Lors d’une démarche de recueil ou de demande d’accès à de l’information, les documents sources peuvent être fournis caviardés ou anonymisés, c’est-à-dire que les données sensibles ont été noircies ou remplacées par des données fictives afin d’empêcher l’identification d’individus. Scruter des pages et des pages de texte à la recherche de noms propres, d’adresses, de données médicales, financières, ou autres, pour aboutir à ce résultat peut s’avérer fastidieux… à moins de confier ce travail à des algorithmes. Il s’agit justement de l’objectif d’un projet de recherche que nous menons en partenariat avec Irosoft, une entreprise spécialisée dans la valorisation des données.

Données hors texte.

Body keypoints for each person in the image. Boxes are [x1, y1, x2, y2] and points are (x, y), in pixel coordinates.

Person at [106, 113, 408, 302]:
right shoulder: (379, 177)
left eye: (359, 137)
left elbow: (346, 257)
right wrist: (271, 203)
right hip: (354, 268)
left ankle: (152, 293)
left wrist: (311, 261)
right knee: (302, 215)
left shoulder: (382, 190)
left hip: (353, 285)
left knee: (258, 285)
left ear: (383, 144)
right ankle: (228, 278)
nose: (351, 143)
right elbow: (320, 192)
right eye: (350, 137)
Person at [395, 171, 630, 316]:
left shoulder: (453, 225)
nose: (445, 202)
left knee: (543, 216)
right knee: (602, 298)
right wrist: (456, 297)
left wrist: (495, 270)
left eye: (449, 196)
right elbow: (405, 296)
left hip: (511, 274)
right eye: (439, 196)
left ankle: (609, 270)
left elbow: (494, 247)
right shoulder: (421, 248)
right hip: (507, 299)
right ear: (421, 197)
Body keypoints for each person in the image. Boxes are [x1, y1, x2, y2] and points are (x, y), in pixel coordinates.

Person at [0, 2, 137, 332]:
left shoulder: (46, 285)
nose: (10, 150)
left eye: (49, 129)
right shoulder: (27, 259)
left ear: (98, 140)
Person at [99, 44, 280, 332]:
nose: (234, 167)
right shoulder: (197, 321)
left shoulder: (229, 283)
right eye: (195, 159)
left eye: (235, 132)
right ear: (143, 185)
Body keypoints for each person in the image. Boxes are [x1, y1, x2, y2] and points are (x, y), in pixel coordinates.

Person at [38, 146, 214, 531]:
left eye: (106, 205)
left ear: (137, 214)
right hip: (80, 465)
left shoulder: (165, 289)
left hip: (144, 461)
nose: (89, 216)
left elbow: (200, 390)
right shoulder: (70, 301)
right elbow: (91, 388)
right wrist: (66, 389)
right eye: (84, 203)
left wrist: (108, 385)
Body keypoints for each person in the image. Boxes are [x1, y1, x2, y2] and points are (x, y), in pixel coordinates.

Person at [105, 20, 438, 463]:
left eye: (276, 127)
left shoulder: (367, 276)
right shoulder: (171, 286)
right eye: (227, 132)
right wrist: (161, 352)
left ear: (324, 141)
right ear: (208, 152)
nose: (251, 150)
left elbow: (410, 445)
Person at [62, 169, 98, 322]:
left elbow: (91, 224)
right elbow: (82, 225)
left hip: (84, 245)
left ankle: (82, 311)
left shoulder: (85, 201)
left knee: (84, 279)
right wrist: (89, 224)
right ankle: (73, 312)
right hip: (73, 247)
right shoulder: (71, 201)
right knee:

Certaines techniques d’apprentissage profond permettent en effet d’enseigner aux algorithmes le repérage d’informations sensibles dans un texte. L’entraînement doit pour cela s’opérer à partir de documents dans lesquels ce type d’informations auront préalablement été étiquetées à la main. Bien entendu, les documents ne peuvent pas renfermer tous les prénoms, noms de villes, dates de naissance, etc. existants, mais les algorithmes peuvent apprendre à les identifier selon le contexte. Par exemple, ils reconnaîtront un nom de personne lorsque celui-ci est précédé de « Monsieur » ou « Madame ». De tels algorithmes existent déjà, mais ils sont toujours entraînés sur les mêmes ensembles de textes, à des fins strictement académiques d’amélioration de leur performance.
Avec Irosoft, on a étudié des algorithmes dans des situations différentes de celles du milieu académique. On s’est posé des questions que les scientifiques ne se posent jamais.
Philippe Langlais
Professeur, DIRO de l’Université de Montréal
Or, Irosoft rencontre des besoins d’anonymisation au niveau de documents de nature médicale, juridique, financière, ou autre, contenant des informations sensibles spécifiques, telles que des noms de médicaments ou d’institutions financières. Dans de tels contextes, un nom commun peut devenir une donnée sensible. Autre cas de figure, « dans les documents juridiques où il est omniprésent, le mot jugement sera insignifiant, mais il pourrait devenir un indice pour identifier une personne dans un autre domaine », illustre Alain Lavoie. Heureusement, il existe des corpus de documents issus de divers domaines et dont les informations sensibles ont déjà été étiquetées.
C’est une belle collaboration entre industriels et chercheurs, prolifique pour les deux côtés et qu’on souhaite poursuivre.
Alain Lavoie
Président et cofondateur d’Irosoft
C’est à partir de ce type de corpus que Philippe Langlais a entraîné et testé les algorithmes. « Dans chacun de ces corpus, il y a des données sensibles et on s’en est servi pour tester des algorithmes entraînés sur d’autres corpus », rapporte-t-il. « Il s’avère que d’un domaine à l’autre, l’apprentissage de l’algorithme est différent et nécessite donc des adaptations pour pouvoir être appliqué à un autre domaine que celui pour lequel il a été initialement entraîné. La solution est de trouver des correspondances d’étiquettes qui permettent de basculer d’un domaine à un autre », poursuit-il.
Toutefois, « la reconnaissance des informations sensibles n’est qu’une première étape vers l’anonymisation », tient-il à préciser. Maquiller ces informations pour prévenir l’identification de personnes, tout en gardant le texte intelligible, sera une toute autre affaire.